WHAT IS BEING ASKED:
Leave out the pictures and repeat the data exactly.

DATA BLOCK:

::::::::

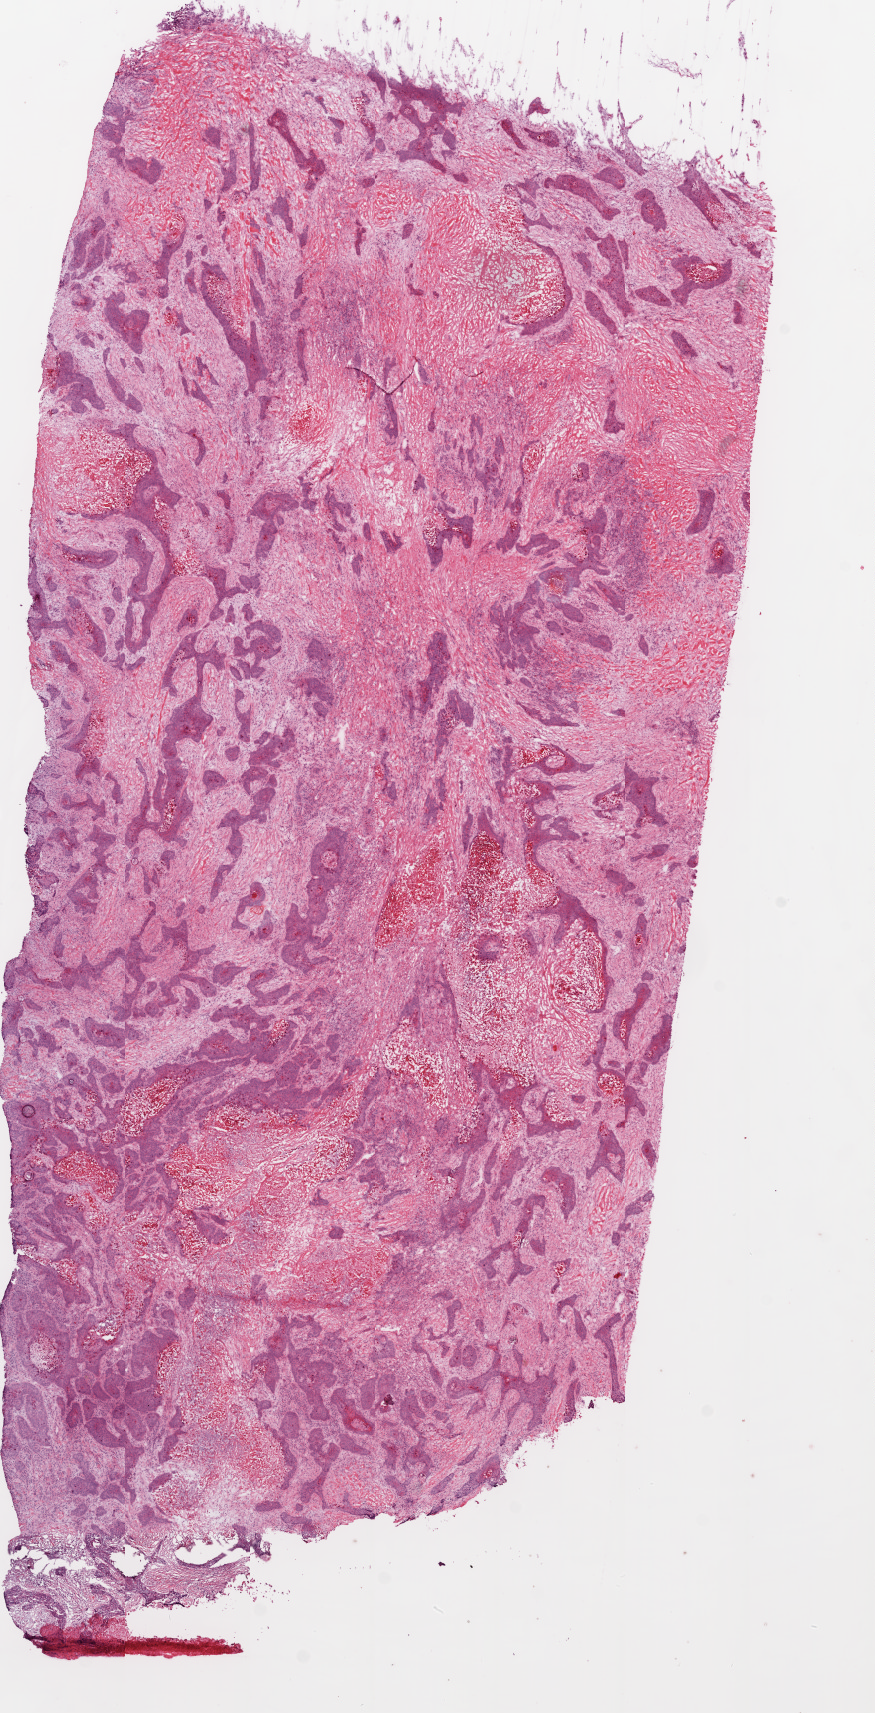
Digitized H&E-stained tissue section (whole slide) — whole scanned area (about 7.0 x 13.7 mm) shown as a low-resolution overview; frozen section; sample: primary tumour, lung. Patient: male, age at initial diagnosis 73 years. Slide review estimates, as recorded: tumour cells 38%, tumour nuclei 60%, normal cells 2%, stromal cells 40%, necrosis 20%.
- diagnosis: Squamous cell carcinoma, NOS (upper lobe, lung)
- AJCC pathologic stage: IIA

::::::::

COMPLETED EXERCISE:
Digitized H&E-stained tissue section (whole slide) — whole scanned area (about 7.0 x 13.7 mm) shown as a low-resolution overview; frozen section; sample: primary tumour, lung. Patient: male, age at initial diagnosis 73 years. Slide review estimates, as recorded: tumour cells 38%, tumour nuclei 60%, normal cells 2%, stromal cells 40%, necrosis 20%.
- diagnosis: Squamous cell carcinoma, NOS (upper lobe, lung)
- AJCC pathologic stage: IIA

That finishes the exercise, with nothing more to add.